The only relevant testimony that I could see is if they are going to ask her about the privacy of the documents, but I think it would be helpful if we could have some idea of what the court is going to allow by way of examination of her at this point in terms of scope.

2659

THE COURT: Well, what do you have in mind, Mr. Flynn?

MR. FLYNN: I'm not sure, Your Honor. We are the defense. And Mr. Armstrong has been cross-examined now for four days and -- four and a half days, whatever it is -- three and a half days. And I don't expect it will be very long.

There are a few areas that I will probably inquire into, but I haven't worked out my examination completely yet.

MR. HARRIS: Also, Your Honor, Mr. Flynn has subpoenaed Mr. Sandy Block of the church, Lymon Spurlock. I mean there is a whole string of witnesses plus he has promised Laurel Sullivan and who knows who else. And Laurel Sullivan, I understand, has to do with the MCCS stuff. But I mean how long a defense and what is the relevance? And is there an offer of proof?

MR. FLYNN: I'm going to try --

THE COURT: I am not going to get involved in that at this time. He is conducting his defense. I'll worry about it in due course.

We have had this one witness on the stand now for virtually two weeks. And I don't see that it is getting close to being concluded.

MR. HARRIS: It is getting close, Your Honor.

THE COURT: There will be redirect and recross-examination. We have a ways to go.

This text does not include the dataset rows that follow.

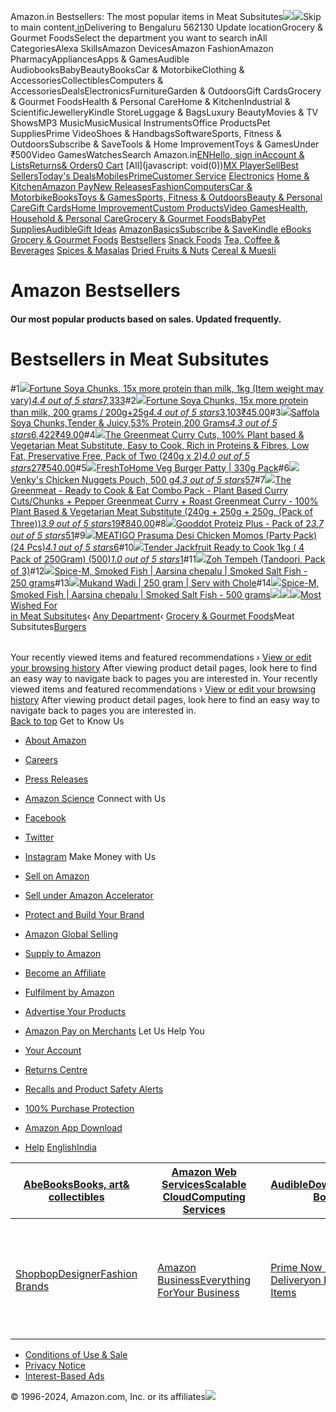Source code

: Amazon.in Bestsellers: The most popular items in Meat Subsitutes![](//fls-eu.amazon.in/1/batch/1/OP/A21TJRUUN4KGV:258-6619390-1237742:MAA7BEQMWR5E393NBFV7$uedata=s:%2Frd%2Fuedata%3Fstaticb%26id%3DMAA7BEQMWR5E393NBFV7:0)![](https://m.media-amazon.com/images/G/31/gno/sprites/nav-sprite-global-1x-reorg-privacy._CB541718031_.png)Skip to main content[.in](/ref=nav_logo)Delivering to Bengaluru 562130  Update locationGrocery & Gourmet FoodsSelect the department you want to search inAll CategoriesAlexa SkillsAmazon DevicesAmazon FashionAmazon PharmacyAppliancesApps & GamesAudible AudiobooksBabyBeautyBooksCar & MotorbikeClothing & AccessoriesCollectiblesComputers & AccessoriesDealsElectronicsFurnitureGarden & OutdoorsGift CardsGrocery & Gourmet FoodsHealth & Personal CareHome & KitchenIndustrial & ScientificJewelleryKindle StoreLuggage & BagsLuxury BeautyMovies & TV ShowsMP3 MusicMusicMusical InstrumentsOffice ProductsPet SuppliesPrime VideoShoes & HandbagsSoftwareSports, Fitness & OutdoorsSubscribe & SaveTools & Home ImprovementToys & GamesUnder ₹500Video GamesWatchesSearch Amazon.in[EN](/customer-preferences/edit?ie=UTF8&preferencesReturnUrl=%2F&ref_=topnav_lang)[Hello, sign inAccount & Lists](https://www.amazon.in/ap/signin?openid.pape.max_auth_age=0&openid.return_to=https%3A%2F%2Fwww.amazon.in%2Fgp%2Fbestsellers%2Fgrocery%2F4859677031%2Fref%3Dzg_bs_nav_grocery_1%2F%3Fie%3DUTF8%26ref_%3Dnav_ya_signin&openid.identity=http%3A%2F%2Fspecs.openid.net%2Fauth%2F2.0%2Fidentifier_select&openid.assoc_handle=inflex&openid.mode=checkid_setup&openid.claimed_id=http%3A%2F%2Fspecs.openid.net%2Fauth%2F2.0%2Fidentifier_select&openid.ns=http%3A%2F%2Fspecs.openid.net%2Fauth%2F2.0)[Returns& Orders](/gp/css/order-history?ref_=nav_orders_first)[0 Cart](/gp/cart/view.html?ref_=nav_cart) [All](javascript: void(0))[MX Player](/minitv?ref_=nav_avod_desktop_topnav)[Sell](/b/32702023031?node=32702023031&ld=AZINSOANavDesktop_T3&ref_=nav_cs_sell_T3)[Best Sellers](/gp/bestsellers/?ref_=nav_cs_bestsellers)[Today's Deals](/deals?ref_=nav_cs_gb)[Mobiles](/mobile-phones/b/?ie=UTF8&node=1389401031&ref_=nav_cs_mobiles)[Prime](/prime?ref_=nav_cs_primelink_nonmember)[Customer Service](/gp/help/customer/display.html?nodeId=200507590&ref_=nav_cs_help) [Electronics](/electronics/b/?ie=UTF8&node=976419031&ref_=nav_cs_electronics) [Home & Kitchen](/Home-Kitchen/b/?ie=UTF8&node=976442031&ref_=nav_cs_home)[Amazon Pay](/gp/sva/dashboard?ref_=nav_cs_apay)[New Releases](/gp/new-releases/?ref_=nav_cs_newreleases)[Fashion](/gp/browse.html?node=6648217031&ref_=nav_cs_fashion)[Computers](/computers-and-accessories/b/?ie=UTF8&node=976392031&ref_=nav_cs_pc)[Car & Motorbike](/Car-Motorbike-Store/b/?ie=UTF8&node=4772060031&ref_=nav_cs_automotive)[Books](/Books/b/?ie=UTF8&node=976389031&ref_=nav_cs_books)[Toys & Games](/Toys-Games/b/?ie=UTF8&node=1350380031&ref_=nav_cs_toys)[Sports, Fitness & Outdoors](/Sports/b/?ie=UTF8&node=1984443031&ref_=nav_cs_sports)[Beauty & Personal Care](/beauty/b/?ie=UTF8&node=1355016031&ref_=nav_cs_beauty)[Gift Cards](/gift-card-store/b/?ie=UTF8&node=3704982031&ref_=nav_cs_gc)[Home Improvement](/Home-Improvement/b/?ie=UTF8&node=4286640031&ref_=nav_cs_hi)[Custom Products](/Amazon-Custom/b/?ie=UTF8&node=32615889031&ref_=nav_cs_custom)[Video Games](/video-games/b/?ie=UTF8&node=976460031&ref_=nav_cs_video_games)[Health, Household & Personal Care](/health-and-personal-care/b/?ie=UTF8&node=1350384031&ref_=nav_cs_hpc)[Grocery & Gourmet Foods](/Gourmet-Specialty-Foods/b/?ie=UTF8&node=2454178031&ref_=nav_cs_grocery)[Baby](/Baby/b/?ie=UTF8&node=1571274031&ref_=nav_cs_baby)[Pet Supplies](/Pet-Supplies/b/?ie=UTF8&node=2454181031&ref_=nav_cs_pets)[Audible](/Audible-Books-and-Originals/b/?ie=UTF8&node=17941593031&ref_=nav_cs_audible)[Gift Ideas](/gcx/-/gfhz/?ref_=nav_cs_giftfinder) [AmazonBasics](/b/?node=6637738031&ref_=nav_cs_amazonbasics)[Subscribe & Save](/auto-deliveries/landing?ref_=nav_cs_sns)[Kindle eBooks](/Kindle-eBooks/b/?ie=UTF8&node=1634753031&ref_=nav_cs_kindle_books) [Grocery & Gourmet Foods](/Gourmet-Specialty-Foods/b/?ie=UTF8&node=2454178031&ref_=topnav_storetab_topnav_storetab_gourmet)  [Bestsellers](/gp/bestsellers/grocery/?ie=UTF8&ref_=sv_topnav_storetab_gourmet_1)  [Snack Foods](/Snack-Foods/b/?ie=UTF8&node=4859498031&ref_=sv_topnav_storetab_gourmet_2)  [Tea, Coffee & Beverages](/Coffee-Tea-Beverages/b/?ie=UTF8&node=4859478031&ref_=sv_topnav_storetab_gourmet_3)  [Spices & Masalas](/Herbs-Spices-Seasonings/b/?ie=UTF8&node=4859486031&ref_=sv_topnav_storetab_gourmet_4)  [Dried Fruits & Nuts](/Dried-Fruits-Nuts-Seeds/b/?ie=UTF8&node=4859481031&ref_=sv_topnav_storetab_gourmet_5)  [Cereal & Muesli](/Cereals-Muesli/b/?ie=UTF8&node=4859477031&ref_=sv_topnav_storetab_gourmet_6) 

Amazon Bestsellers
==================

#### Our most popular products based on sales. Updated frequently.

Bestsellers in Meat Subsitutes
==============================

#1[![](https://images-eu.ssl-images-amazon.com/images/I/61ztw6y8ELL._AC_UL300_SR300,200_.jpg)](/Fortune-Soya-Chunks-Vadi-1kg/dp/B019Z85FYI/ref=zg_bs_g_4859677031_d_sccl_1/258-6619390-1237742?psc=1)[Fortune Soya Chunks, 15x more protein than milk, 1kg (Item weight may vary)](/Fortune-Soya-Chunks-Vadi-1kg/dp/B019Z85FYI/ref=zg_bs_g_4859677031_d_sccl_1/258-6619390-1237742?psc=1)[*4.4 out of 5 stars*7,333](/product-reviews/B019Z85FYI/ref=zg_bs_g_4859677031_d_sccl_1_cr/258-6619390-1237742)#2[![](https://images-eu.ssl-images-amazon.com/images/I/7137kKVkjOL._AC_UL300_SR300,200_.jpg)](/Fortune-SOYA-Chunks-400g-Combo/dp/B013UV2K58/ref=zg_bs_g_4859677031_d_sccl_2/258-6619390-1237742?psc=1)[Fortune Soya Chunks, 15x more protein than milk, 200 grams / 200g+25g](/Fortune-SOYA-Chunks-400g-Combo/dp/B013UV2K58/ref=zg_bs_g_4859677031_d_sccl_2/258-6619390-1237742?psc=1)[*4.4 out of 5 stars*3,103](/product-reviews/B013UV2K58/ref=zg_bs_g_4859677031_d_sccl_2_cr/258-6619390-1237742)[₹45.00](/Fortune-SOYA-Chunks-400g-Combo/dp/B013UV2K58/ref=zg_bs_g_4859677031_d_sccl_2/258-6619390-1237742?psc=1)#3[![](https://images-eu.ssl-images-amazon.com/images/I/71tyUN6x8eL._AC_UL300_SR300,200_.jpg)](/Saffola-Mealmaker-Chunks-Supersoft-Technology/dp/B08WQN25MK/ref=zg_bs_g_4859677031_d_sccl_3/258-6619390-1237742?psc=1)[Saffola Soya Chunks,Tender & Juicy,53% Protein,200 Grams](/Saffola-Mealmaker-Chunks-Supersoft-Technology/dp/B08WQN25MK/ref=zg_bs_g_4859677031_d_sccl_3/258-6619390-1237742?psc=1)[*4.3 out of 5 stars*6,422](/product-reviews/B08WQN25MK/ref=zg_bs_g_4859677031_d_sccl_3_cr/258-6619390-1237742)[₹49.00](/Saffola-Mealmaker-Chunks-Supersoft-Technology/dp/B08WQN25MK/ref=zg_bs_g_4859677031_d_sccl_3/258-6619390-1237742?psc=1)#4[![](https://images-eu.ssl-images-amazon.com/images/I/81TcT+fjfFL._AC_UL300_SR300,200_.jpg)](/Greenmeat-Vegetarian-Substitute-Preservatives-Cholestrerol/dp/B0D2P2YFLF/ref=zg_bs_g_4859677031_d_sccl_4/258-6619390-1237742?psc=1)[The Greenmeat Curry Cuts, 100% Plant based & Vegetarian Meat Substitute, Easy to Cook, Rich in Proteins & Fibres, Low Fat, Preservative Free, Pack of Two (240g x 2)](/Greenmeat-Vegetarian-Substitute-Preservatives-Cholestrerol/dp/B0D2P2YFLF/ref=zg_bs_g_4859677031_d_sccl_4/258-6619390-1237742?psc=1)[*4.0 out of 5 stars*27](/product-reviews/B0D2P2YFLF/ref=zg_bs_g_4859677031_d_sccl_4_cr/258-6619390-1237742)[₹540.00](/Greenmeat-Vegetarian-Substitute-Preservatives-Cholestrerol/dp/B0D2P2YFLF/ref=zg_bs_g_4859677031_d_sccl_4/258-6619390-1237742?psc=1)#5[![](https://images-eu.ssl-images-amazon.com/images/I/515nFkAJLOL._AC_UL300_SR300,200_.jpg)](/FreshToHome-Burger-Patty-330g-Pack/dp/B0BVB8N4PM/ref=zg_bs_g_4859677031_d_sccl_5/258-6619390-1237742?psc=1)[FreshToHome Veg Burger Patty | 330g Pack](/FreshToHome-Burger-Patty-330g-Pack/dp/B0BVB8N4PM/ref=zg_bs_g_4859677031_d_sccl_5/258-6619390-1237742?psc=1)#6[![](https://images-eu.ssl-images-amazon.com/images/I/51KxmzN+fWL._AC_UL300_SR300,200_.jpg)](/Venkys-Nuggets-Chicken-500g-Pouch/dp/B01FMCJ4E8/ref=zg_bs_g_4859677031_d_sccl_6/258-6619390-1237742?psc=1)[Venky's Chicken Nuggets Pouch, 500 g](/Venkys-Nuggets-Chicken-500g-Pouch/dp/B01FMCJ4E8/ref=zg_bs_g_4859677031_d_sccl_6/258-6619390-1237742?psc=1)[*4.3 out of 5 stars*57](/product-reviews/B01FMCJ4E8/ref=zg_bs_g_4859677031_d_sccl_6_cr/258-6619390-1237742)#7[![](https://images-eu.ssl-images-amazon.com/images/I/711QhRyR85L._AC_UL300_SR300,200_.jpg)](/Greenmeat-Vegetarian-Substitute-Chunks-Pepper/dp/B0D22YNTSN/ref=zg_bs_g_4859677031_d_sccl_7/258-6619390-1237742?psc=1)[The Greenmeat - Ready to Cook & Eat Combo Pack - Plant Based Curry Cuts/Chunks + Pepper Greenmeat Curry + Roast Greenmeat Curry - 100% Plant Based & Vegetarian Meat Substitute (240g + 250g + 250g, (Pack of Three))](/Greenmeat-Vegetarian-Substitute-Chunks-Pepper/dp/B0D22YNTSN/ref=zg_bs_g_4859677031_d_sccl_7/258-6619390-1237742?psc=1)[*3.9 out of 5 stars*19](/product-reviews/B0D22YNTSN/ref=zg_bs_g_4859677031_d_sccl_7_cr/258-6619390-1237742)[₹840.00](/Greenmeat-Vegetarian-Substitute-Chunks-Pepper/dp/B0D22YNTSN/ref=zg_bs_g_4859677031_d_sccl_7/258-6619390-1237742?psc=1)#8[![](https://images-eu.ssl-images-amazon.com/images/I/91vb9hjzNVL._AC_UL300_SR300,200_.jpg)](/Gooddot-Proteiz-Plus-Pack-2/dp/B07HWW31GD/ref=zg_bs_g_4859677031_d_sccl_8/258-6619390-1237742?psc=1)[Gooddot Proteiz Plus - Pack of 2](/Gooddot-Proteiz-Plus-Pack-2/dp/B07HWW31GD/ref=zg_bs_g_4859677031_d_sccl_8/258-6619390-1237742?psc=1)[*3.7 out of 5 stars*51](/product-reviews/B07HWW31GD/ref=zg_bs_g_4859677031_d_sccl_8_cr/258-6619390-1237742)#9[![](https://images-eu.ssl-images-amazon.com/images/I/61ZHo1E1RjL._AC_UL300_SR300,200_.jpg)](/Prasuma-Desi-Chicken-Momos-Party/dp/B0BMVPG86D/ref=zg_bs_g_4859677031_d_sccl_9/258-6619390-1237742?psc=1)[MEATIGO Prasuma Desi Chicken Momos (Party Pack) (24 Pcs)](/Prasuma-Desi-Chicken-Momos-Party/dp/B0BMVPG86D/ref=zg_bs_g_4859677031_d_sccl_9/258-6619390-1237742?psc=1)[*4.1 out of 5 stars*6](/product-reviews/B0BMVPG86D/ref=zg_bs_g_4859677031_d_sccl_9_cr/258-6619390-1237742)#10[![](https://images-eu.ssl-images-amazon.com/images/I/81ccXSxhLBL._AC_UL300_SR300,200_.jpg)](/Tender-Jackfruit-Ready-Cook-250Gram/dp/B0BCCDKMWL/ref=zg_bs_g_4859677031_d_sccl_10/258-6619390-1237742?psc=1)[Tender Jackfruit Ready to Cook 1kg ( 4 Pack of 250Gram) (500)](/Tender-Jackfruit-Ready-Cook-250Gram/dp/B0BCCDKMWL/ref=zg_bs_g_4859677031_d_sccl_10/258-6619390-1237742?psc=1)[*1.0 out of 5 stars*1](/product-reviews/B0BCCDKMWL/ref=zg_bs_g_4859677031_d_sccl_10_cr/258-6619390-1237742)#11[![](https://images-eu.ssl-images-amazon.com/images/I/81RJXHD7+RL._AC_UL300_SR300,200_.jpg)](/Zoh-Tempeh-Tandoori-Pack-3/dp/B0992KX5ZK/ref=zg_bs_g_4859677031_d_sccl_11/258-6619390-1237742?psc=1)[Zoh Tempeh (Tandoori, Pack of 3)](/Zoh-Tempeh-Tandoori-Pack-3/dp/B0992KX5ZK/ref=zg_bs_g_4859677031_d_sccl_11/258-6619390-1237742?psc=1)#12[![](https://images-eu.ssl-images-amazon.com/images/I/91rTBMnY1HL._AC_UL300_SR300,200_.jpg)](/Spice-M-Smoked-Fish-Aarsina-chepalu/dp/B0CCX38FSS/ref=zg_bs_g_4859677031_d_sccl_12/258-6619390-1237742?psc=1)[Spice-M, Smoked Fish | Aarsina chepalu | Smoked Salt Fish - 250 grams](/Spice-M-Smoked-Fish-Aarsina-chepalu/dp/B0CCX38FSS/ref=zg_bs_g_4859677031_d_sccl_12/258-6619390-1237742?psc=1)#13[![](https://images-eu.ssl-images-amazon.com/images/I/41JPRDVrWxL._AC_UL300_SR300,200_.jpg)](/Mukand-Wadi-Gram-Serv-Chole/dp/B0C89TH74R/ref=zg_bs_g_4859677031_d_sccl_13/258-6619390-1237742?psc=1)[Mukand Wadi | 250 gram | Serv with Chole](/Mukand-Wadi-Gram-Serv-Chole/dp/B0C89TH74R/ref=zg_bs_g_4859677031_d_sccl_13/258-6619390-1237742?psc=1)#14[![](https://images-eu.ssl-images-amazon.com/images/I/91rTBMnY1HL._AC_UL300_SR300,200_.jpg)](/Spice-M-Smoked-Fish-Aarsina-chepalu/dp/B0CCYW2SCM/ref=zg_bs_g_4859677031_d_sccl_14/258-6619390-1237742?psc=1)[Spice-M, Smoked Fish | Aarsina chepalu | Smoked Salt Fish - 500 grams](/Spice-M-Smoked-Fish-Aarsina-chepalu/dp/B0CCYW2SCM/ref=zg_bs_g_4859677031_d_sccl_14/258-6619390-1237742?psc=1)[![](https://m.media-amazon.com/images/I/51PPx47nG0L.jpg)![](https://m.media-amazon.com/images/I/41EyoMy3SgL.jpg)![](https://m.media-amazon.com/images/I/61ztw6y8ELL.jpg)Most Wished For  
in Meat Subsitutes](/gp/most-wished-for/grocery/4859677031/ref=zg_bs_tab_t_grocery_mw)‹ [Any Department](/gp/bestsellers/ref=zg_bs_unv_grocery_0_4859677031_2)‹ [Grocery & Gourmet Foods](/gp/bestsellers/grocery/ref=zg_bs_unv_grocery_1_4859677031_1)Meat Subsitutes[Burgers](/gp/bestsellers/grocery/4861512031/ref=zg_bs_nav_grocery_2_4859677031)  

|  |
| --- |

 Your recently viewed items and featured recommendations  ›  [View or edit your browsing history](/gp/history)  After viewing product detail pages, look here to find an easy way to navigate back to pages you are interested in.  Your recently viewed items and featured recommendations  ›  [View or edit your browsing history](/gp/history)  After viewing product detail pages, look here to find an easy way to navigate back to pages you are interested in.   
 [Back to top](javascript:void(0)) Get to Know Us

* [About Amazon](https://www.aboutamazon.in/?utm_source=gateway&utm_medium=footer)
* [Careers](https://amazon.jobs)
* [Press Releases](https://press.aboutamazon.in/?utm_source=gateway&utm_medium=footer)
* [Amazon Science](https://www.amazon.science)
Connect with Us

* [Facebook](https://www.amazon.in/gp/redirect.html/ref=footer_fb?location=http://www.facebook.com/AmazonIN&token=2075D5EAC7BB214089728E2183FD391706D41E94&6)
* [Twitter](https://www.amazon.in/gp/redirect.html/ref=footer_twitter?location=http://twitter.com/AmazonIN&token=A309DFBFCB1E37A808FF531934855DC817F130B6&6)
* [Instagram](https://www.amazon.in/gp/redirect.html?location=https://www.instagram.com/amazondotin&token=264882C912E9D005CB1D9B61F12E125D5DF9BFC7&source=standards)
Make Money with Us

* [Sell on Amazon](/b/?node=2838698031&ld=AZINSOANavDesktopFooter_C&ref_=nav_footer_sell_C)
* [Sell under Amazon Accelerator](https://accelerator.amazon.in/?ref_=map_1_b2b_GW_FT)
* [Protect and Build Your Brand](https://brandservices.amazon.in/?ref=AOINABRLGNRFOOT&ld=AOINABRLGNRFOOT)
* [Amazon Global Selling](https://sell.amazon.in/grow-your-business/amazon-global-selling.html?ld=AZIN_Footer_V1&ref=AZIN_Footer_V1)
* [Supply to Amazon](https://supply.amazon.com/?ref_=footer_sta&lang=en-IN)
* [Become an Affiliate](https://affiliate-program.amazon.in/?utm_campaign=assocshowcase&utm_medium=footer&utm_source=GW&ref_=footer_assoc)
* [Fulfilment by Amazon](https://services.amazon.in/services/fulfilment-by-amazon/benefits.html/ref=az_footer_fba?ld=AWRGINFBAfooter)
* [Advertise Your Products](https://advertising.amazon.in/?ref=Amz.in)
* [Amazon Pay on Merchants](https://www.amazonpay.in/merchant)
Let Us Help You

* [Your Account](/gp/css/homepage.html?ref_=footer_ya)
* [Returns Centre](/gp/css/returns/homepage.html?ref_=footer_hy_f_4)
* [Recalls and Product Safety Alerts](https://www.amazon.in/your-product-safety-alerts?ref_=footer_bsx_ypsa)
* [100% Purchase Protection](/gp/help/customer/display.html?nodeId=201083470&ref_=footer_swc)
* [Amazon App Download](/gp/browse.html?node=6967393031&ref_=footer_mobapp)
* [Help](/gp/help/customer/display.html?nodeId=200507590&ref_=footer_gw_m_b_he)
[English](/customer-preferences/edit?ie=UTF8&preferencesReturnUrl=%2F&ref_=footer_lang)[India](/customer-preferences/country?ie=UTF8&preferencesReturnUrl=%2F&ref_=footer_icp_cp)

| [AbeBooksBooks, art& collectibles](https://www.abebooks.com/) |  | [Amazon Web ServicesScalable CloudComputing Services](https://aws.amazon.com/what-is-cloud-computing/?sc_channel=EL&sc_campaign=IN_amazonfooter) |  | [AudibleDownloadAudio Books](https://www.audible.in/) |  | [IMDbMovies, TV& Celebrities](https://www.imdb.com/) |
| --- | --- | --- | --- | --- | --- | --- |
|  |
| [ShopbopDesignerFashion Brands](https://www.shopbop.com/) |  | [Amazon BusinessEverything ForYour Business](/business?ref=footer_aingw) |  | [Prime Now 2-Hour Deliveryon Everyday Items](/now?ref=footer_amznow) |  | [Amazon Prime Music100 million songs, ad-freeOver 15 million podcast episodes](/music/prime?ref=footer_apm) |

* [Conditions of Use & Sale](/gp/help/customer/display.html?nodeId=200545940&ref_=footer_cou)
* [Privacy Notice](/gp/help/customer/display.html?nodeId=200534380&ref_=footer_privacy)
* [Interest-Based Ads](/gp/help/customer/display.html?nodeId=202075050&ref_=footer_iba)

© 1996-2024, Amazon.com, Inc. or its affiliates![](//fls-eu.amazon.in/1/batch/1/OP/A21TJRUUN4KGV:258-6619390-1237742:MAA7BEQMWR5E393NBFV7$uedata=s:%2Frd%2Fuedata%3Fnoscript%26id%3DMAA7BEQMWR5E393NBFV7:0)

MR. FLYNN: I notified Mr. Litt that Mary Sue Hubbard is my next witness and then Laurel Sullivan.

2660

We'll make every effort we can to narrow it and end this trial. But the court basically has the picture.

2661

MR. LITT: Your Honor, one other matter. We still have this pending issue of Mr. Franks. We discussed the question of having his deposition taken prior to his testimony and we would like to make some arrangements in that regard if it is going to happen.

MR. FLYNN: Maybe they can stipulate to it, Your Honor. At this point it would be to confirm that he was locked up for three weeks in November 1981, and he had to sign an undated letter of resignation that was given to Mr. Hubbard when he became the highest official of the Church of Scientology in 1980 and 1981. Basically those two items.

THE COURT: Well, at least you know what he has in mind.

(At 4:03 p.m. the proceedings were adjourned until Tuesday, May 22, 1984 at 9:00 a.m.)